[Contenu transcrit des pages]
===============

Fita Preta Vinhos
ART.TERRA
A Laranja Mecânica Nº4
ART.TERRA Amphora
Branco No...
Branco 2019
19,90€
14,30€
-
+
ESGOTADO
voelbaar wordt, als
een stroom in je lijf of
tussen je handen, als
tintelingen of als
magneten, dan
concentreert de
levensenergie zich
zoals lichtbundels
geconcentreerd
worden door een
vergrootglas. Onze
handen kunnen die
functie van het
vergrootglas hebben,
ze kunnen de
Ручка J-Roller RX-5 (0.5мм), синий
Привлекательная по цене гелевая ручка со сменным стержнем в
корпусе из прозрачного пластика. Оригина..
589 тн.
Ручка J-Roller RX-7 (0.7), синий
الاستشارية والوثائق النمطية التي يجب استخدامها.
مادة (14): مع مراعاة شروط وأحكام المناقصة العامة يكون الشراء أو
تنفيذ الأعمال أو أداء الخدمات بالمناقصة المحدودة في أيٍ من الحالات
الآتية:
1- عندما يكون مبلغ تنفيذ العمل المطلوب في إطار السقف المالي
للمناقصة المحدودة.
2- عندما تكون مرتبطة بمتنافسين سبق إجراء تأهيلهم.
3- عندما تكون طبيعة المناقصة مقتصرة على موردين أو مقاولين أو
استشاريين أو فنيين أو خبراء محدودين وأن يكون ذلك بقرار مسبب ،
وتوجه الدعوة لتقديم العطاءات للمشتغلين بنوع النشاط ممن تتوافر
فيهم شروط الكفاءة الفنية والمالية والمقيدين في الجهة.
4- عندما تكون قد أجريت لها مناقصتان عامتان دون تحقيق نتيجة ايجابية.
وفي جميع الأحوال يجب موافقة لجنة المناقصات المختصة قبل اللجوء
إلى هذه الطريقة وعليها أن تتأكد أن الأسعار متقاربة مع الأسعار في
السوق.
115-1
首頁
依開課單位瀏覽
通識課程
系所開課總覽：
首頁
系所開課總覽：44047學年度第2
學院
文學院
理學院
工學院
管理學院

===============

- Travail à réaliser
Retranscrivez à l'identique chacune des lignes de la transcription ci-dessus, sans omettre aucun des items.

- Votre réponse
Fita Preta Vinhos
ART.TERRA
A Laranja Mecânica Nº4
ART.TERRA Amphora
Branco No...
Branco 2019
19,90€
14,30€
-
+
ESGOTADO
voelbaar wordt, als
een stroom in je lijf of
tussen je handen, als
tintelingen of als
magneten, dan
concentreert de
levensenergie zich
zoals lichtbundels
geconcentreerd
worden door een
vergrootglas. Onze
handen kunnen die
functie van het
vergrootglas hebben,
ze kunnen de
Ручка J-Roller RX-5 (0.5мм), синий
Привлекательная по цене гелевая ручка со сменным стержнем в
корпусе из прозрачного пластика. Оригина..
589 тн.
Ручка J-Roller RX-7 (0.7), синий
الاستشارية والوثائق النمطية التي يجب استخدامها.
مادة (14): مع مراعاة شروط وأحكام المناقصة العامة يكون الشراء أو
تنفيذ الأعمال أو أداء الخدمات بالمناقصة المحدودة في أيٍ من الحالات
الآتية:
1- عندما يكون مبلغ تنفيذ العمل المطلوب في إطار السقف المالي
للمناقصة المحدودة.
2- عندما تكون مرتبطة بمتنافسين سبق إجراء تأهيلهم.
3- عندما تكون طبيعة المناقصة مقتصرة على موردين أو مقاولين أو
استشاريين أو فنيين أو خبراء محدودين وأن يكون ذلك بقرار مسبب ،
وتوجه الدعوة لتقديم العطاءات للمشتغلين بنوع النشاط ممن تتوافر
فيهم شروط الكفاءة الفنية والمالية والمقيدين في الجهة.
4- عندما تكون قد أجريت لها مناقصتان عامتان دون تحقيق نتيجة ايجابية.
وفي جميع الأحوال يجب موافقة لجنة المناقصات المختصة قبل اللجوء
إلى هذه الطريقة وعليها أن تتأكد أن الأسعار متقاربة مع الأسعار في
السوق.
115-1
首頁
依開課單位瀏覽
通識課程
系所開課總覽：
首頁
系所開課總覽：44047學年度第2
學院
文學院
理學院
工學院
管理學院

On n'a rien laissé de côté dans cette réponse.